# Thanks Ron Gilmore!



## TJ (Dec 10, 2003)

Hey Ron,

Thanks for sharing the information reference this site.

Duckhunter.net is a great site, but it's nice to know that there are other waterfowling sites out here to read and gain insight from.

Take care,

TJ


----------



## Matt Jones (Mar 6, 2002)

Yo TJ, where you hailin' from man? Are you the GF TJ???

Either way, welcome to a better site. :beer:


----------



## TJ (Dec 10, 2003)

Thanks Matt!

No, I'm just another outta-state'r, that will probably never have occasion to persue waterfowl in your great State.

I hail from Western, Michigan, but was reared in Illinois. So I spend a portion of my season chasing puddlers up here, and make as many treks as my job/time/family will allow to the Illinois River bottoms, (bout' 30 miles South of Peoria Illinois) to spend time chasing ducks w/ my dad and old "river rat" buddies.

Duck season just ended here this past week, and the Goose season opens up again this Saturday. I still have a few weeks left on the Ill. River yet.

I just truly enjoy these duck forums, because we are never to old to learn & it's always great to hear about other folk's success in the field.

Again, thanks.


----------



## gaddyshooter (Oct 12, 2003)

Hmm, Illinois River bottoms. Familiar with Stump Lake and The Glades areas on the Illinois River? That is where we hunt.


----------



## TJ (Dec 10, 2003)

We've hunted Quiver Creek, adjacent to the Chatauqua National Refuge for almost 20 yrs. now. Just outside of Havana, IL.

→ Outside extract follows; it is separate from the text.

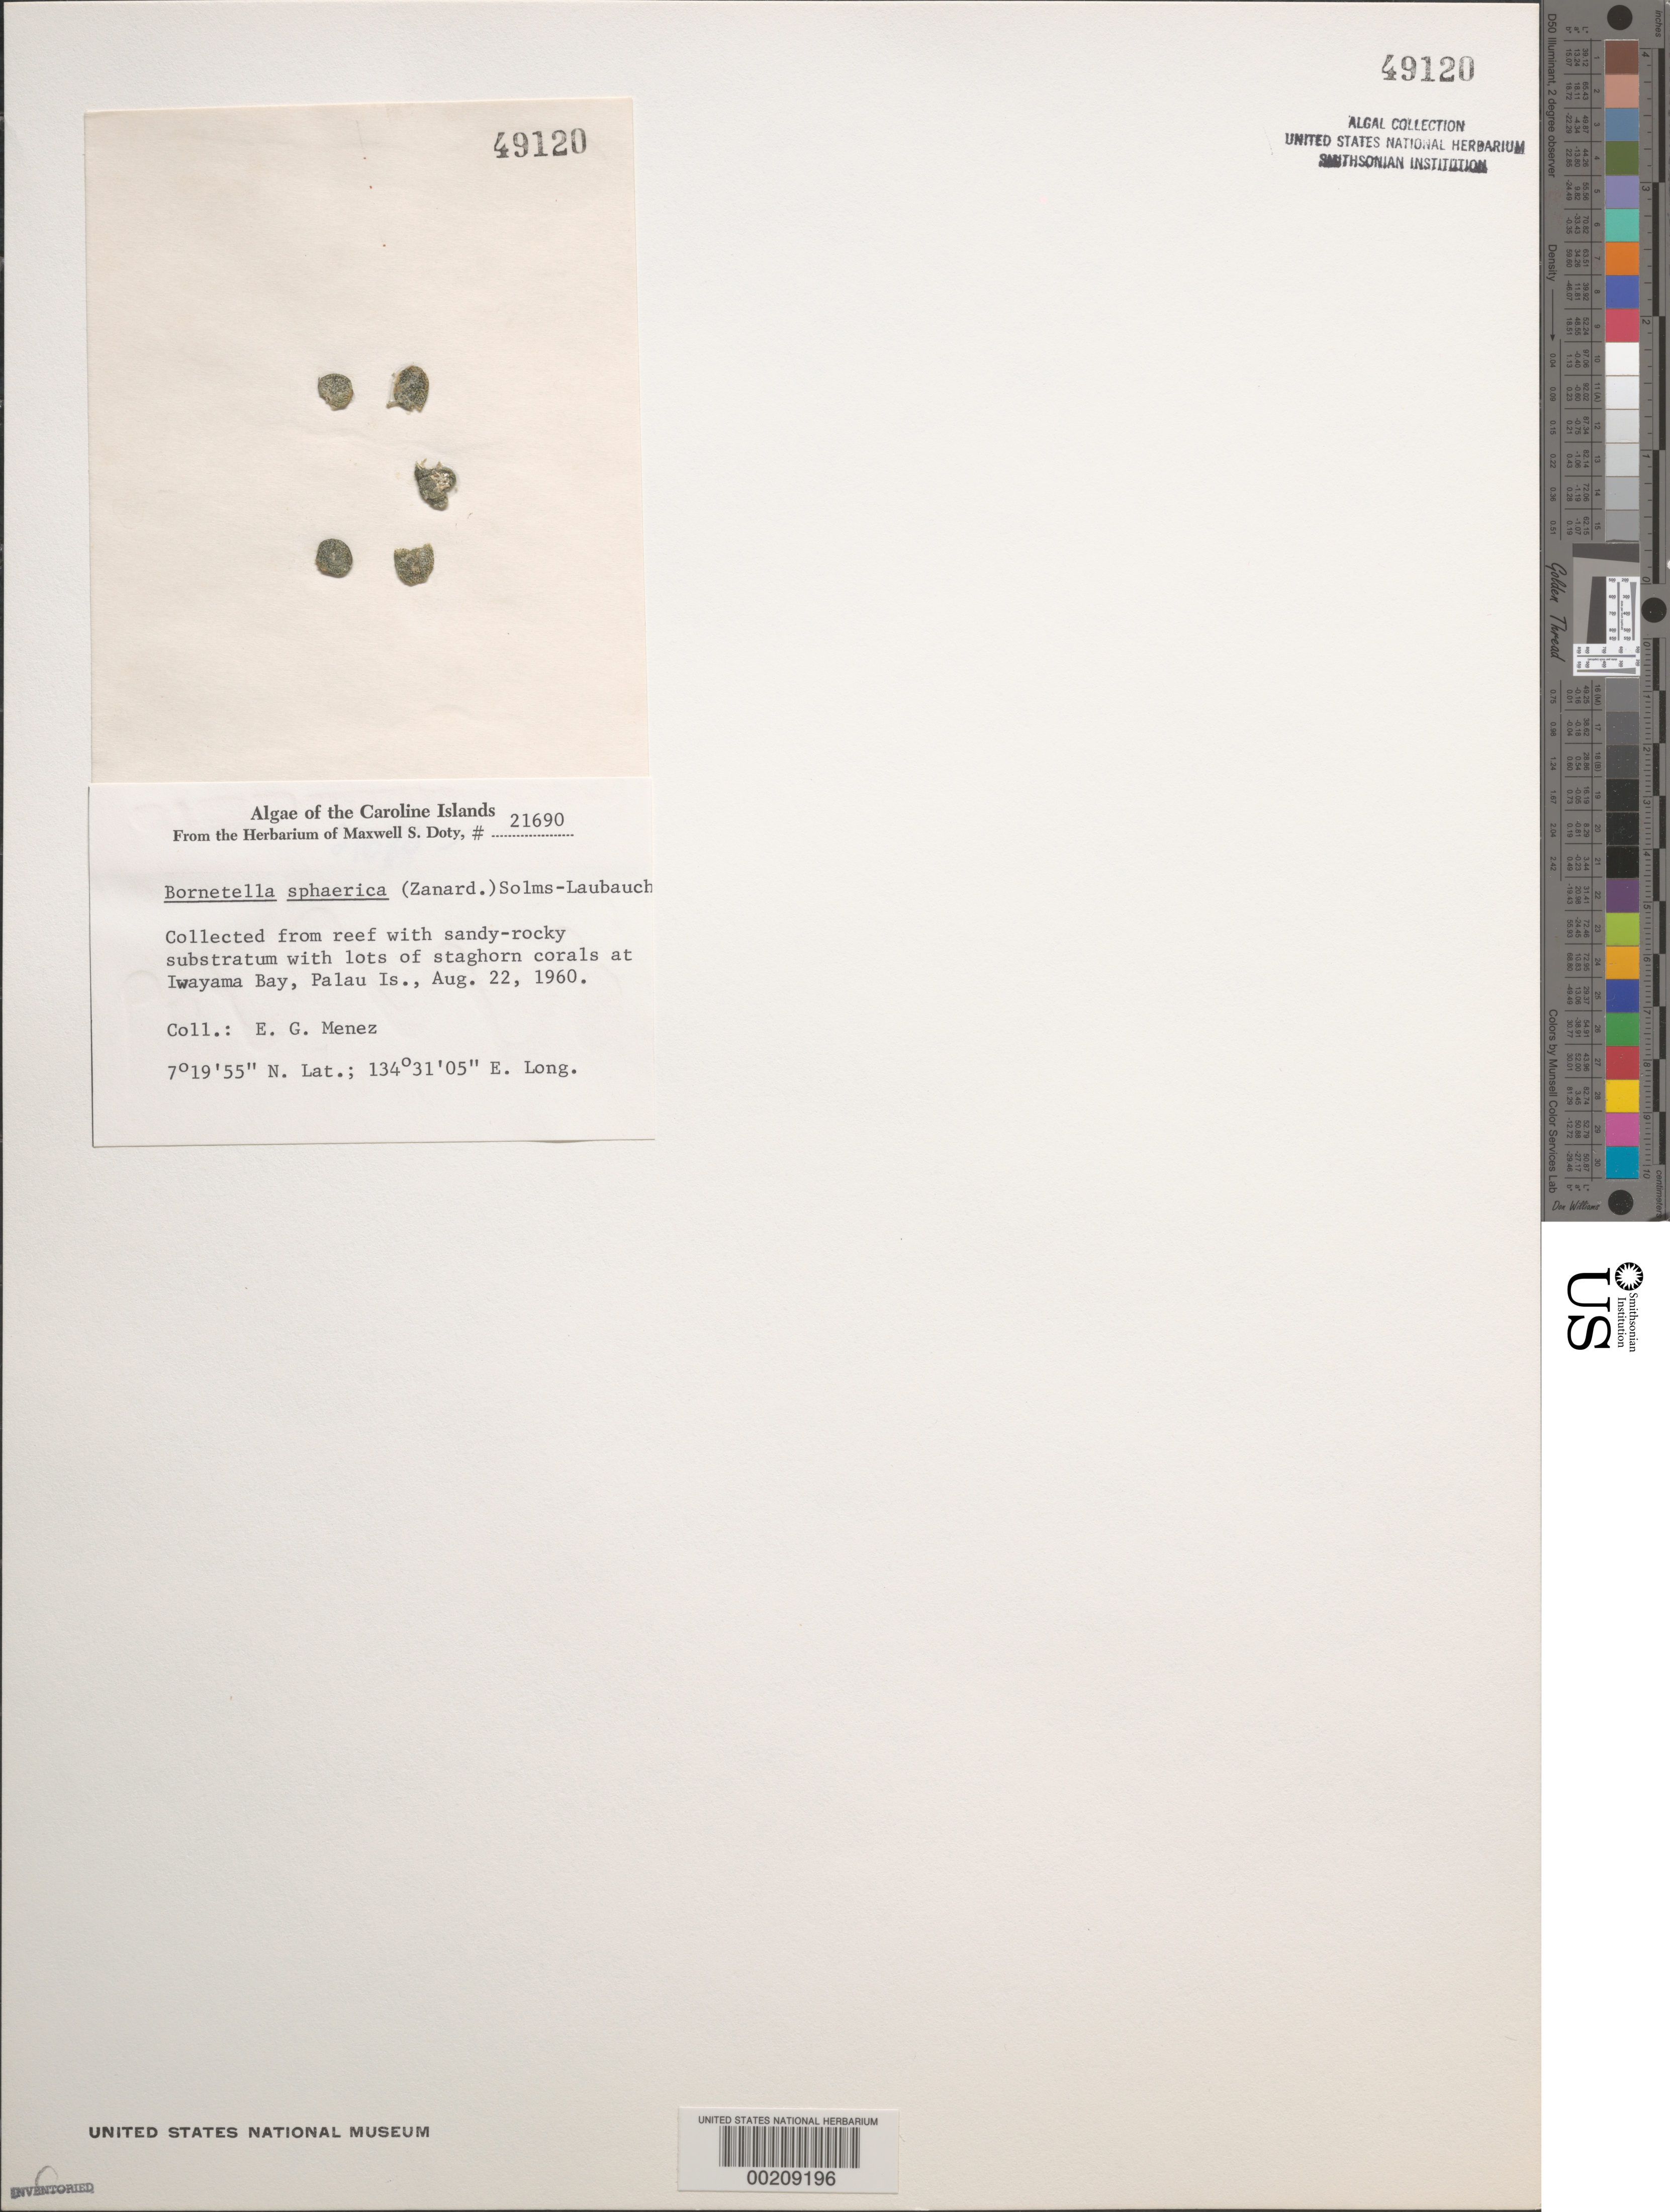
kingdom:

The Glades, Batchtown, Calhoun Point.......is that the area you are referring too? Down by where the Miss. & Illinois meet.....Grafton, Il.? We hunted that for area for many years, before we picked up the ground on Quiver Creek. If the Grafton area is what you were referring to, we might know some of the same folks.


----------



## gaddyshooter (Oct 12, 2003)

TJ., yep that is the area. Have hunted all those areas. Unfortunately did not get a blind in the last 3 year drawing, so the last two years have really sucked. I live near Alton, bout a 20 minute drive to the east of Grafton.


----------



## PJ (Oct 1, 2002)

Welcome TJ, I hope you enjoy the site. Us Nodak boyz are all about having a good time.


----------



## bigblackfoot (Mar 12, 2003)

PJ is serious about having a good time too. If you dont believe him check him out in the HOT TOPICS. The only thing is that most of us from nodak dont make a habit of doing that sort of thing. :eyeroll: :withstupid:


----------